___ Dataset

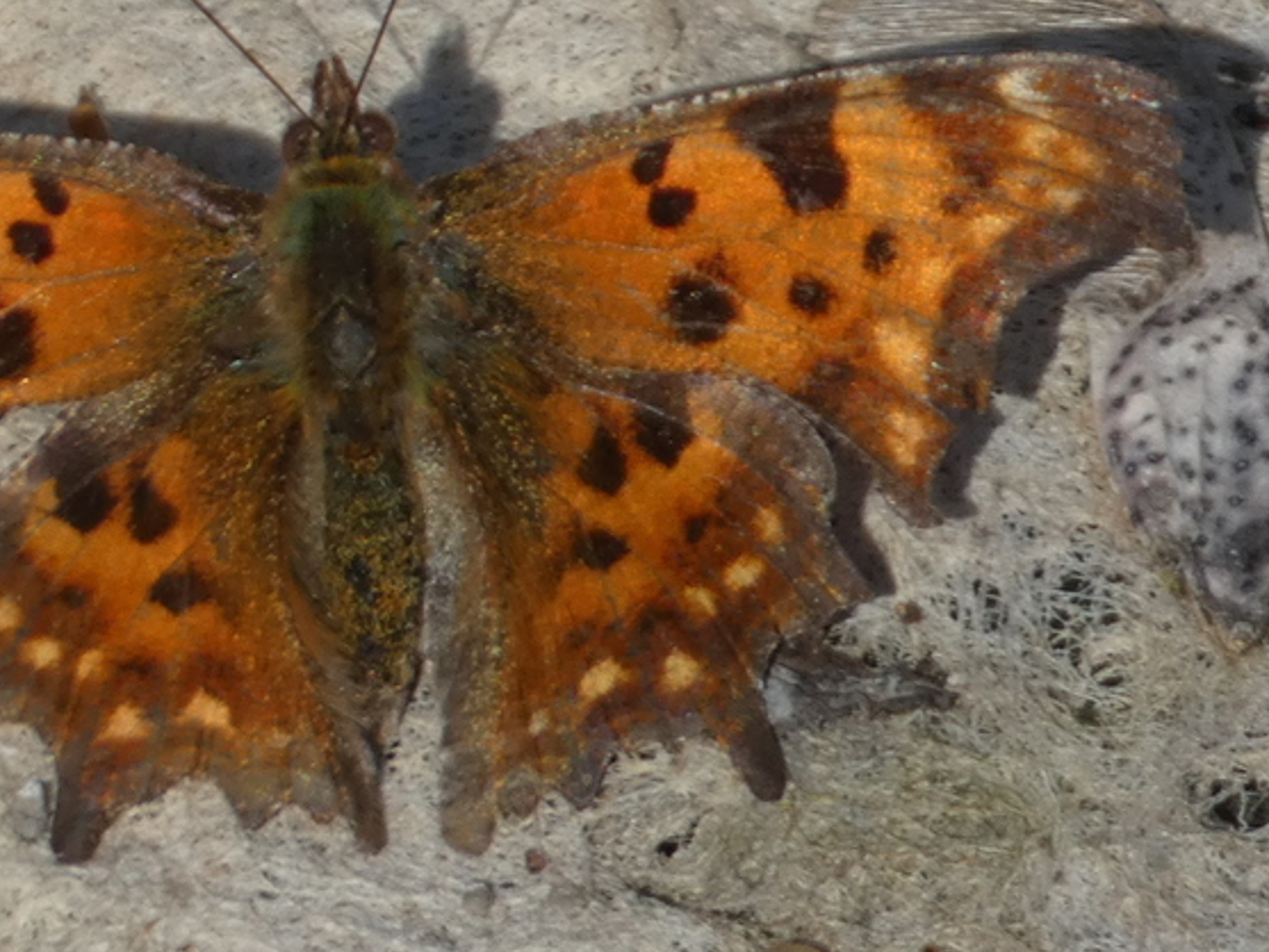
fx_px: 63581
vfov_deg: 0.9
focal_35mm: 1734
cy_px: 285
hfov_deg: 1.1
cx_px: 402
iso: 80
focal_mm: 202.9
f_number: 5.7
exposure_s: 1/200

______

Every entry should be returned exactly as written, minus the pictures.

**Solution to this problem:**
fx_px: 63581
vfov_deg: 0.9
focal_35mm: 1734
cy_px: 285
hfov_deg: 1.1
cx_px: 402
iso: 80
focal_mm: 202.9
f_number: 5.7
exposure_s: 1/200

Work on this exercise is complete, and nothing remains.